Speculation of price hikes for Greeks’ beloved souvlaki/gyros causes outcry, social media frenzy
The recent international rally in meat prices, emanating from the devastating effects of African swine fever disease in China – the world’s biggest producer and consumer of pork – has touched a “raw nerve” in Greece, and specifically on a fast food mainstay considered the “sacred cow” of popular culinary culture: the ubiquitous souvlaki or gyro.
Souvlaki is, essentially, “meat on a stick” packed into a flour pita-bread, along with other assorted ingredients, such as tomatoes, onions, French fries and the garlic-yogurt flavored spread “tzatziki”, among others, and depending on one’s tastes. Gyro, conversely, is thin strips cut from packed meat revolving on a vertical rotisserie. In both cases, the preferred meat in Greece for souvlaki (souvlakia in the plural) is pork, and to a lesser extent, chicken. The “doner” variety, widely popular in Turkey and the Near East, uses lamb and beef.
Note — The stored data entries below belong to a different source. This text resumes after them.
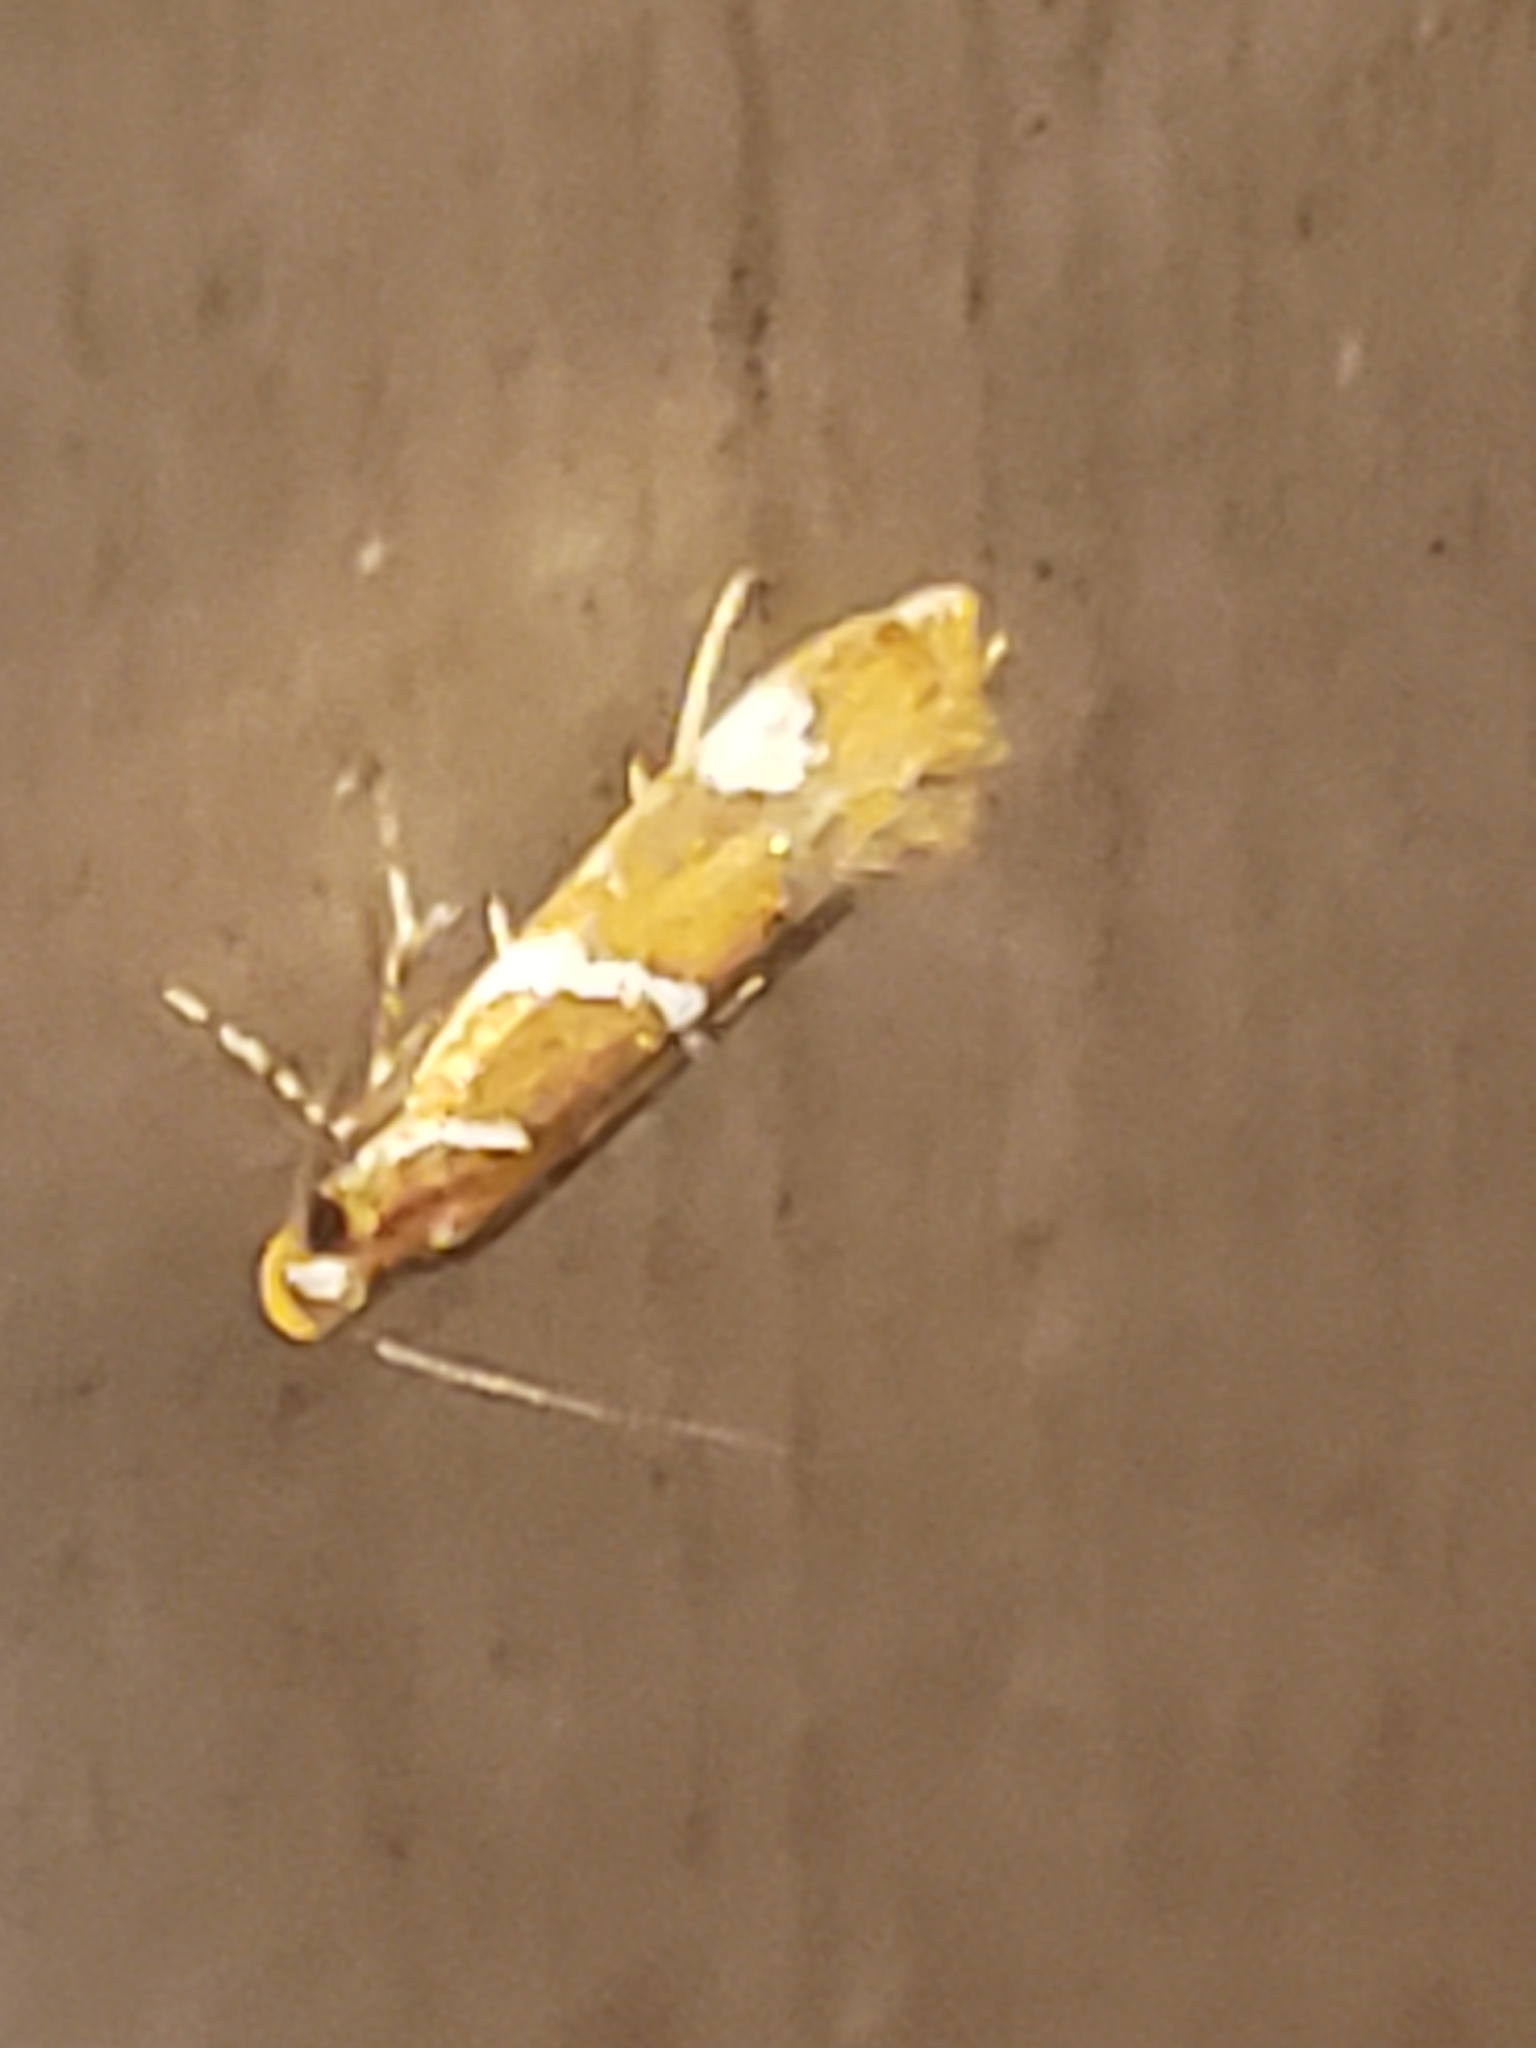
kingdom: Animalia
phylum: Arthropoda
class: Insecta
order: Lepidoptera
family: Oecophoridae
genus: Promalactis
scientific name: Promalactis suzukiella
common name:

The ripples from the mass culling of animals in China’s pig farms were directly felt in Greece over recent days with widespread speculation of price hikes, following one high-profile estimate of a single souvlaki reaching three euros.
The speculation even generated a preliminary probe by the country’s competition commission into charges of profiteering at the wholesale meat sector, and prospect of cartel-like agreement for a higher price by relevant businesses, i.e. grill houses, which in Greece number in the thousands and are found in practically every neighborhood.
An “avalanche” of social media attention, followed by press reports, came with the appearance of a representative of a fledging association of grill house owners, who told the Skai television station that price hikes of between 10 to 15 percent were pending. The self-described representative for the specific variety of fast food eateries, Giorgos Polyzos, said meat prices have already increased by 30 percent, a figure he said business owners could not fully absorb.
In response to the subsequent outcry, the president of the country’s restaurant federation, Giorgos Kavvathas, took to the radio this week to deny that such a price hike is in store for Greeks’ beloved souvlaki.
“You can’t speak of an increase from 2.20 euros (the current rate) to three euros. I can see an increase of 10 to 20 cents in the price of meat,” he said, adding:
“An under-establishment (sector) association instead of coming out and decrying (high) VAT rates says that, as of May 1, the price of souvlaki will increase… No one knows if we’ll see a price hike in the cost of meat at that time. It seems strange to me.”